## EXERCISE DESCRIPTION
A faithful copy is required of the lines from the top of the entries through the line that contains "Von alten Erfahrungen.", both included, with no pictures.

## EXTRACTED RECORDS
#####
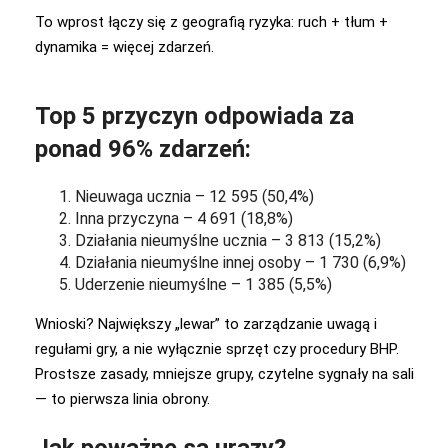
To wprost łączy się z geografią ryzyka: ruch + tłum +
dynamika = więcej zdarzeń.
Top 5 przyczyn odpowiada za
ponad 96% zdarzeń:
Nieuwaga ucznia – 12 595 (50,4%)
Inna przyczyna – 4 691 (18,8%)
Działania nieumyślne ucznia – 3 813 (15,2%)
Działania nieumyślne innej osoby – 1 730 (6,9%)
Uderzenie nieumyślne – 1 385 (5,5%)
Wnioski? Największy „lewar” to zarządzanie uwagą i
regułami gry, a nie wyłącznie sprzęt czy procedury BHP.
Prostsze zasady, mniejsze grupy, czytelne sygnały na sali
— to pierwsza linia obrony.
Jak poważne są urazy?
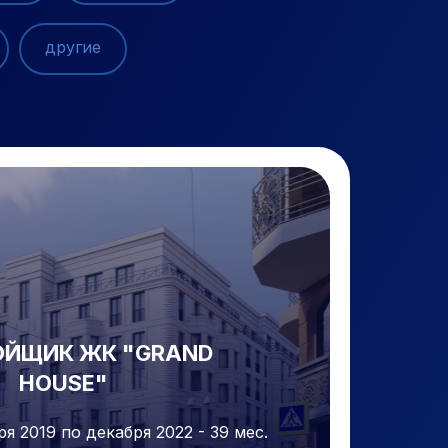
другие
ОЙЩИК ЖК "GRAND
HOUSE"
ря 2019 по декабря 2022 - 39 мес.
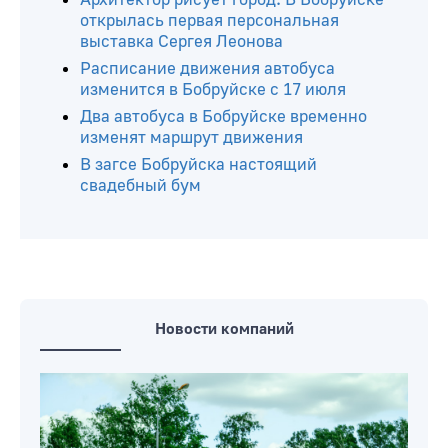
открылась первая персональная
выставка Сергея Леонова
Расписание движения автобуса
изменится в Бобруйске с 17 июля
Два автобуса в Бобруйске временно
изменят маршрут движения
В загсе Бобруйска настоящий
свадебный бум
Новости компаний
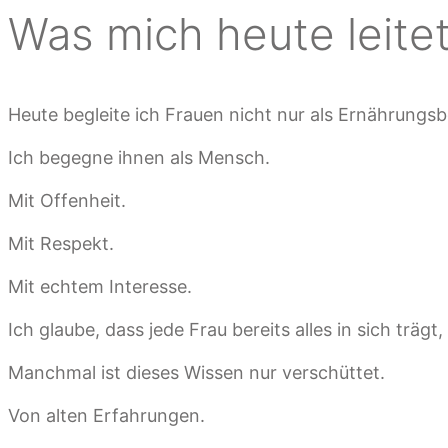
Was mich heute leite
Heute begleite ich Frauen nicht nur als Ernährungsb
Ich begegne ihnen als Mensch.
Mit Offenheit.
Mit Respekt.
Mit echtem Interesse.
Ich glaube, dass jede Frau bereits alles in sich trägt
Manchmal ist dieses Wissen nur verschüttet.
Von alten Erfahrungen.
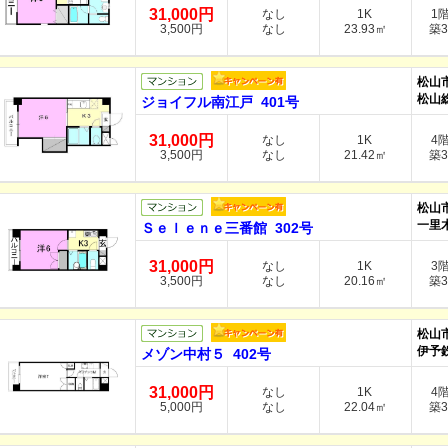
31,000円
なし
1K
1
3,500円
なし
23.93㎡
築3
松山
松山
ジョイフル南江戸 401号
31,000円
なし
1K
4
3,500円
なし
21.42㎡
築3
松山
一里木
Ｓｅｌｅｎｅ三番館 302号
31,000円
なし
1K
3
3,500円
なし
20.16㎡
築3
松山
伊予
メゾン中村５ 402号
31,000円
なし
1K
4
5,000円
なし
22.04㎡
築3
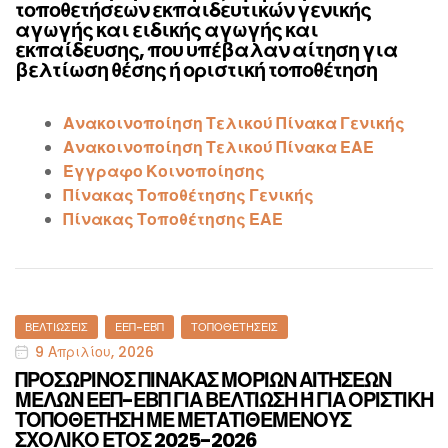
τοποθετήσεων εκπαιδευτικών γενικής
αγωγής και ειδικής αγωγής και
εκπαίδευσης, που υπέβαλαν αίτηση για
βελτίωση θέσης ή οριστική τοποθέτηση
Ανακοινοποίηση Τελικού Πίνακα Γενικής
Ανακοινοποίηση Τελικού Πίνακα ΕΑΕ
Έγγραφο Κοινοποίησης
Πίνακας Τοποθέτησης Γενικής
Πίνακας Τοποθέτησης ΕΑΕ
Categories
ΒΕΛΤΙΏΣΕΙΣ
ΕΕΠ-ΕΒΠ
ΤΟΠΟΘΕΤΉΣΕΙΣ
9 Απριλίου, 2026
ΠΡΟΣΩΡΙΝΟΣ ΠΙΝΑΚΑΣ ΜΟΡΙΩΝ ΑΙΤΗΣΕΩΝ
ΜΕΛΩΝ ΕΕΠ-ΕΒΠ ΓΙΑ ΒΕΛΤΙΩΣΗ Ή ΓΙΑ ΟΡΙΣΤΙΚΗ
ΤΟΠΟΘΕΤΗΣΗ ΜΕ ΜΕΤΑΤΙΘΕΜΕΝΟΥΣ
ΣΧΟΛΙΚΟ ΕΤΟΣ 2025-2026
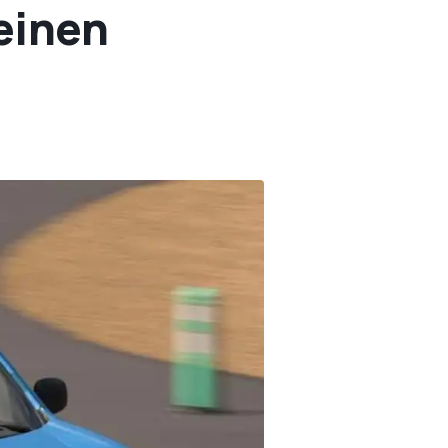
 einen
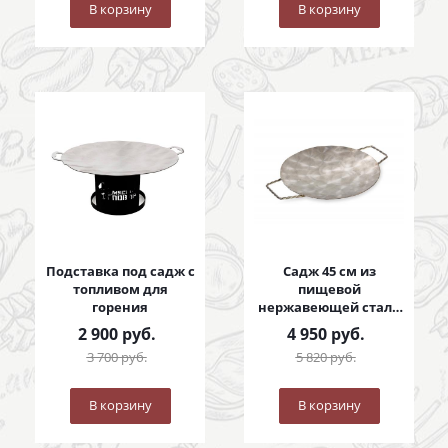
В корзину
В корзину
Подставка под садж с
Садж 45 см из
топливом для
пищевой
горения
нержавеющей стали
с коваными ручками
2 900
руб.
4 950
руб.
3 700
руб.
5 820
руб.
В корзину
В корзину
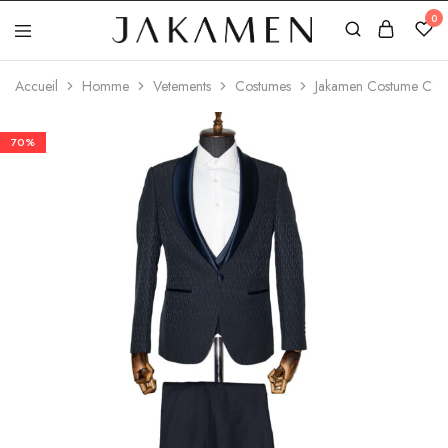
0
Jakamen
Algérie
Accueil
Homme
Vetements
Costumes
Jakamen Costume Cere
70%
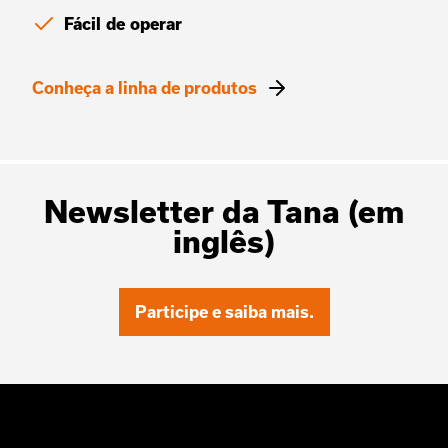
Fácil de operar
Conheça a linha de produtos
Newsletter da Tana (em
inglês)
Participe e saiba mais.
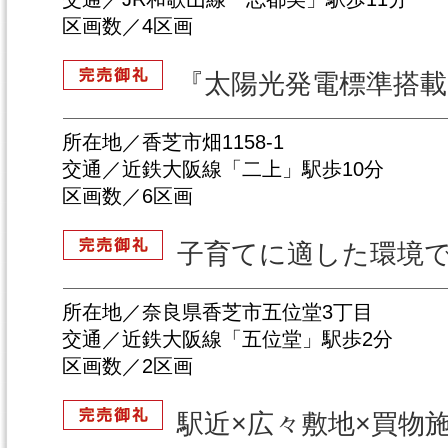
区画数／4区画
『太陽光発電標準搭
所在地／香芝市畑1158-1
交通／近鉄大阪線「二上」駅歩10分
区画数／6区画
子育てに適した環境
所在地／奈良県香芝市五位堂3丁目
交通／近鉄大阪線「五位堂」駅歩2分
区画数／2区画
駅近×広々敷地×買物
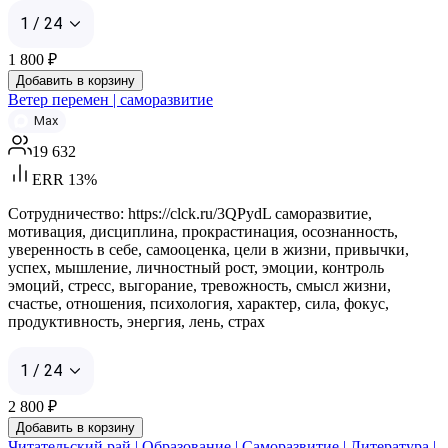
1 / 24
1 800
₽
Добавить в корзину
Ветер перемен | саморазвитие
Max
19 632
ERR 13%
Сотрудничество: https://clck.ru/3QPydL саморазвитие,
мотивация, дисциплина, прокрастинация, осознанность,
уверенность в себе, самооценка, цели в жизни, привычки,
успех, мышление, личностный рост, эмоции, контроль
эмоций, стресс, выгорание, тревожность, смысл жизни,
счастье, отношения, психология, характер, сила, фокус,
продуктивность, энергия, лень, страх
1 / 24
2 800
₽
Добавить в корзину
Читательский рай | Образование | Саморазвитие | Литература |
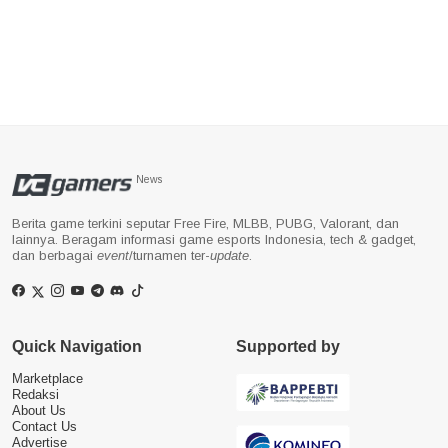
News
Berita game terkini seputar Free Fire, MLBB, PUBG, Valorant, dan
lainnya. Beragam informasi game esports Indonesia, tech & gadget,
dan berbagai
event
/turnamen ter-
update
.
Quick Navigation
Supported by
Marketplace
Redaksi
About Us
Contact Us
Advertise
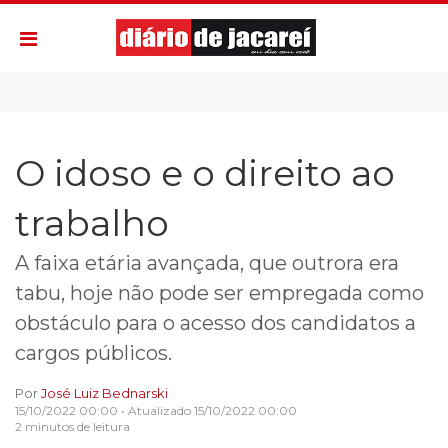
O idoso e o direito ao
trabalho
A faixa etária avançada, que outrora era
tabu, hoje não pode ser empregada como
obstáculo para o acesso dos candidatos a
cargos públicos.
Por
José Luiz Bednarski
15/10/2022 00:00
• Atualizado
15/10/2022 00:00
2 minutos de leitura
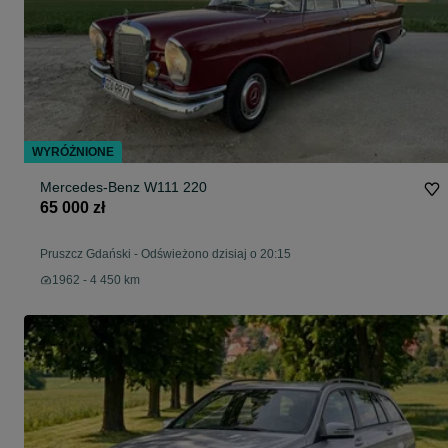
WYRÓŻNIONE
Mercedes-Benz W111 220
65 000 zł
Pruszcz Gdański
-
Odświeżono dzisiaj o 20:15
1962 - 4 450 km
#####
## RESPONSE
To wprost łączy się z geografią ryzyka: ruch + tłum +
dynamika = więcej zdarzeń.
Top 5 przyczyn odpowiada za
ponad 96% zdarzeń:
Nieuwaga ucznia – 12 595 (50,4%)
Inna przyczyna – 4 691 (18,8%)
Działania nieumyślne ucznia – 3 813 (15,2%)
Działania nieumyślne innej osoby – 1 730 (6,9%)
Uderzenie nieumyślne – 1 385 (5,5%)
Wnioski? Największy „lewar” to zarządzanie uwagą i
regułami gry, a nie wyłącznie sprzęt czy procedury BHP.
Prostsze zasady, mniejsze grupy, czytelne sygnały na sali
— to pierwsza linia obrony.
Jak poważne są urazy?
другие
ОЙЩИК ЖК "GRAND
HOUSE"
ря 2019 по декабря 2022 - 39 мес.
открылась первая персональная
выставка Сергея Леонова
Расписание движения автобуса
изменится в Бобруйске с 17 июля
Два автобуса в Бобруйске временно
изменят маршрут движения
В загсе Бобруйска настоящий
свадебный бум
Новости компаний
Was mich heute leite
Heute begleite ich Frauen nicht nur als Ernährungsb
Ich begegne ihnen als Mensch.
Mit Offenheit.
Mit Respekt.
Mit echtem Interesse.
Ich glaube, dass jede Frau bereits alles in sich trägt
Manchmal ist dieses Wissen nur verschüttet.
Von alten Erfahrungen.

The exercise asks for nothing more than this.